Non, il y a remède à tout : vous allez voir ». La réputation mondaine de Madame est en jeu.
L’emploi du pronom impersonnel « on » montre qu’Euphrosine est assaillie par un ennemi collectif
et invisible. S’en suit, à l’intérieur même du théâtre dans le théâtre, un troisième niveau, celui de la
comédie mondaine qu’elle joue face à ses invités pour ne pas perdre la face. Cette saynète dans la
saynète montre le personnage d’Euphrosine dans tout son excès comme le souligne l’accumulation
d’hyperboles : « très mal », « j’ai perdu le sommeil ; il y a huit jours que je n’ai fermé l’œil ; je
n’ose pas me montrer, je fais peur. » (l. 16-17). Comme en amont, nous sommes encore ici dans un
registre tragique : Madame est au bord de la mort, Madame se meurt. Tout est ici construit sur une
gradation : l’on passe de « très mal » à huit jours sans sommeil. La monstruosité d’Euphrosine est
du dernier ridicule, par la double énonciation qu’elle entretient avec son public : elle s’adresse aux
femmes qui viennent la voir, pour leur dire qu’elle est à plaindre, alors qu’elle promet aux hommes
des lendemains plus séduisants. La capacité de traduction de la servante des intentions de sa
maîtresse achève de nous montrer que Cléanthis est un personnage perspicace qui entend sa
maîtresse, l’écoute et la devine (« J’entendais tout cela », l. 19 ; « doués […] d’une pénétration »,
l. 20), témoin muet de toutes les affabulations de sa maîtresse, de la construction de son personnage
mondain et hypocrite. Comme elle le conclut, pathétiquement, « Oh ! ce sont de pauvres gens pour
nous » (l. 20-21), les maîtres sont ridicules et pitoyables par leur comédie.

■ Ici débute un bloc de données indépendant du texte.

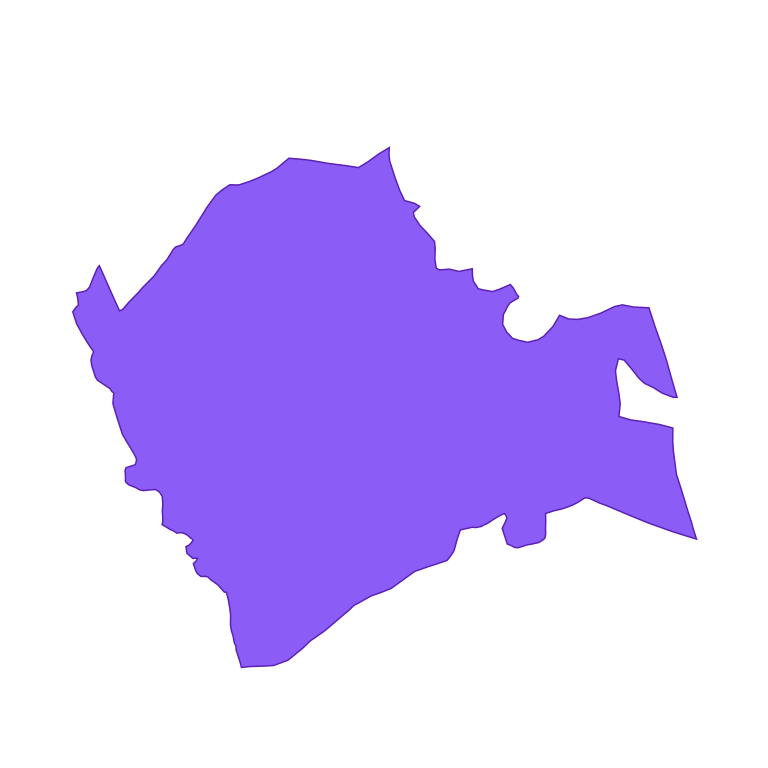 outline of Al-Rifai, Dhi-Qar, Iraq, rotated 252°
{"feature_id": "34846034B62362991729870", "entity_name": "Al-Rifai", "entity_type": "district", "adm_level": 2, "iso_a3": "IRQ", "parent_name": "Iraq", "parent_adm1": "Dhi-Qar", "projection": "robinson", "projection_center": [46.048, 31.665], "detail": "fine", "context": "isolated", "style": "filled", "palette": "violet", "viewbox_px": 768, "rotation_deg": 252, "n_neighbors": 0, "source": "geoboundaries", "source_scale": "gbopen_adm2", "svg_char_len": 3903}
<svg xmlns="http://www.w3.org/2000/svg" viewBox="0 0 768 768"><g transform="rotate(252 384 384)"><path d="M196.8,389.6L199.6,393.8L203.2,398.4L205.3,400.1L213.8,405.6L221.6,411.5L220.5,423.6L219.1,427.0L218.4,432.5L219.1,435.0L219.4,439.2L221.2,445.5L223.0,453.1L223.7,458.5L220.8,459.4L218.4,459.4L216.9,458.1L214.5,456.0L210.2,451.8L205.6,451.8L199.6,451.8L193.6,451.8L191.4,454.7L188.2,457.7L186.8,461.0L186.8,464.4L186.8,469.9L186.1,475.3L185.4,482.0L186.5,486.7L187.5,489.2L191.1,491.3L196.7,493.0L203.8,495.5L210.9,497.6L210.9,501.0L210.9,506.8L210.2,514.8L210.5,525.3L211.6,532.1L213.7,540.0L211.9,543.8L204.5,551.8L199.2,558.5L183.2,577.0L170.4,592.1L154.8,612.3L147.3,622.8L139.9,633.3L140.9,633.3L146.3,633.3L150.9,633.3L156.9,633.7L169.0,633.7L193.4,634.2L207.6,634.2L230.8,638.5L240.3,640.9L252.9,645.1L260.4,633.4L267.8,619.4L273.8,607.2L280.5,597.4L292.3,602.6L302.1,604.4L315.5,606.3L325.0,608.2L335.6,614.7L332.5,619.8L322.2,624.0L310.8,628.2L304.1,632.0L297.4,639.0L289.1,646.0L282.0,654.9L280.8,658.6L297.8,659.1L320.2,660.0L334.4,660.0L355.3,659.5L371.1,659.5L374.6,659.5L380.1,645.1L385.6,635.2L386.4,627.3L384.4,611.9L384.1,598.4L385.6,588.1L388.8,579.7L395.1,572.2L386.4,562.4L384.0,557.9L380.1,550.8L378.5,544.2L379.3,533.5L384.0,525.5L387.6,520.4L395.5,516.7L404.1,515.3L413.2,519.0L416.7,522.7L419.9,525.7L422.2,529.0L423.5,534.0L424.1,537.7L425.8,539.1L427.1,538.4L427.9,538.0L435.2,536.7L439.6,534.9L438.4,522.7L438.4,515.7L443.1,506.9L445.5,503.1L454.1,500.8L460.0,501.7L466.3,503.6L467.9,490.1L473.0,481.7L475.4,471.9L478.1,469.5L486.8,470.9L497.4,474.7L504.1,476.1L506.3,475.1L513.9,471.9L514.8,471.4L523.8,467.2L533.6,464.4L538.0,464.9L541.9,472.8L546.6,468.6L552.1,460.2L563.1,458.8L576.1,458.3L585.2,458.3L594.2,458.3L600.9,459.7L607.2,462.1L604.5,450.4L600.1,436.8L597.7,426.6L603.6,414.9L611.1,399.0L619.0,384.1L623.3,374.8L628.1,363.3L622.2,348.7L620.7,342.3L618.7,326.5L618.2,318.9L618.2,307.2L621.1,299.0L618.7,290.2L615.7,282.6L606.8,270.3L593.0,253.9L583.6,241.6L579.2,236.4L578.7,232.9L578.7,229.9L578.7,228.2L577.2,225.3L569.3,215.9L565.3,208.9L557.9,198.9L550.0,183.7L547.1,179.0L540.7,166.8L535.7,158.6L535.2,155.1L545.6,153.9L546.5,153.8L562.8,152.1L579.6,150.4L584.5,149.8L582.5,146.9L575.1,140.4L567.2,134.0L564.8,129.9L564.8,125.8L565.7,119.7L560.2,119.2L553.5,117.8L552.3,115.0L548.8,110.3L545.7,110.3L542.9,110.3L536.2,110.3L526.0,112.2L519.7,113.6L512.2,115.5L506.3,117.3L504.4,117.8L501.2,115.0L497.3,112.7L491.4,111.7L484.7,111.7L479.6,111.7L476.1,112.7L471.4,116.4L464.3,122.0L460.8,122.9L459.2,124.3L457.5,123.6L452.5,121.5L449.0,120.1L435.2,119.7L427.3,119.7L423.0,119.7L418.7,119.7L416.7,119.7L413.2,120.6L410.1,121.1L400.6,123.4L394.3,124.8L390.8,125.3L388.4,125.3L386.1,123.9L384.1,122.5L384.1,116.9L384.1,112.7L381.4,110.8L378.6,110.3L373.9,108.9L371.5,108.0L369.6,108.5L366.8,110.3L361.7,116.4L359.0,118.7L357.0,122.0L355.4,129.5L354.2,134.2L350.7,137.0L345.6,138.4L338.1,136.5L331.1,133.7L325.2,132.3L321.2,130.9L318.9,129.5L315.7,132.3L311.8,135.6L309.4,138.4L306.3,140.7L305.1,145.8L302.4,149.1L300.0,151.0L297.2,152.4L295.7,153.8L294.5,154.2L293.7,153.3L291.0,149.1L290.6,145.4L287.4,144.9L285.5,144.4L283.5,144.4L280.7,146.3L277.2,148.2L276.4,151.4L275.6,152.8L273.7,150.5L272.1,147.2L268.9,147.2L265.4,147.2L261.9,147.7L260.3,148.6L257.5,150.5L256.0,155.2L255.2,156.6L251.9,158.5L250.5,159.4L244.2,164.0L241.0,165.4L237.9,166.8L235.5,167.8L234.7,169.6L231.2,169.6L226.5,169.2L219.4,168.2L211.9,166.8L202.5,163.6L196.2,162.6L191.1,162.6L184.4,161.7L180.1,162.2L177.3,161.2L173.0,161.2L170.3,161.2L165.9,161.2L163.6,161.2L158.5,160.8L156.7,169.2L152.4,184.2L150.4,192.0L151.0,207.4L153.5,213.9L157.9,225.1L162.6,234.9L167.5,251.1L173.5,265.6L179.8,281.0L182.7,286.9L184.1,294.7L185.4,301.0L186.4,306.1L186.7,317.5L187.4,327.8L196.3,355.3L196.6,368.7L196.6,384.4L196.8,389.6Z" fill="#8b5cf6" stroke="#5b21b6" stroke-width="1.5"/></g></svg>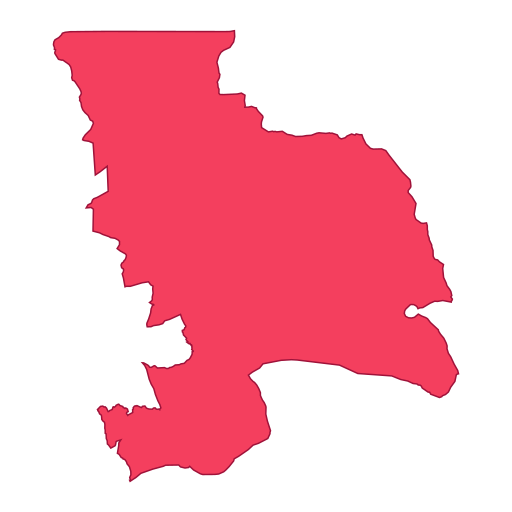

En conclusion, dans cette scène, Marivaux par un jeu de théâtre dans le théâtre, fait comprendre aux
spectateurs la théâtralité du monde dans lequel ils vivent, et qu’ils construisent eux-mêmes. En
effet, l’exemple de la maîtresse est, ici, emblématique d’une artificialité du monde, d’un culte de la
représentation de soi, qui tourne à l’affrontement dans les milieux mondains. Seul le théâtre, par le
pouvoir des corps, et l’emploi généralisé de métaphores très visuelles
peut montrer aux spectateurs les vices de la société, dont ils sont porteurs, pour, au-delà de la
simple satire, peut-être permettre de les corriger.

Question de grammaire
Dans le passage suivant « Madame verra du monde aujourd’hui ; elle ira aux spectacles, aux
promenades, aux assemblées » (l. 3-4), analysez le mode, le temps et l’emploi des verbes.
Ils sont au futur de l’indicatif, à valeur de certitude.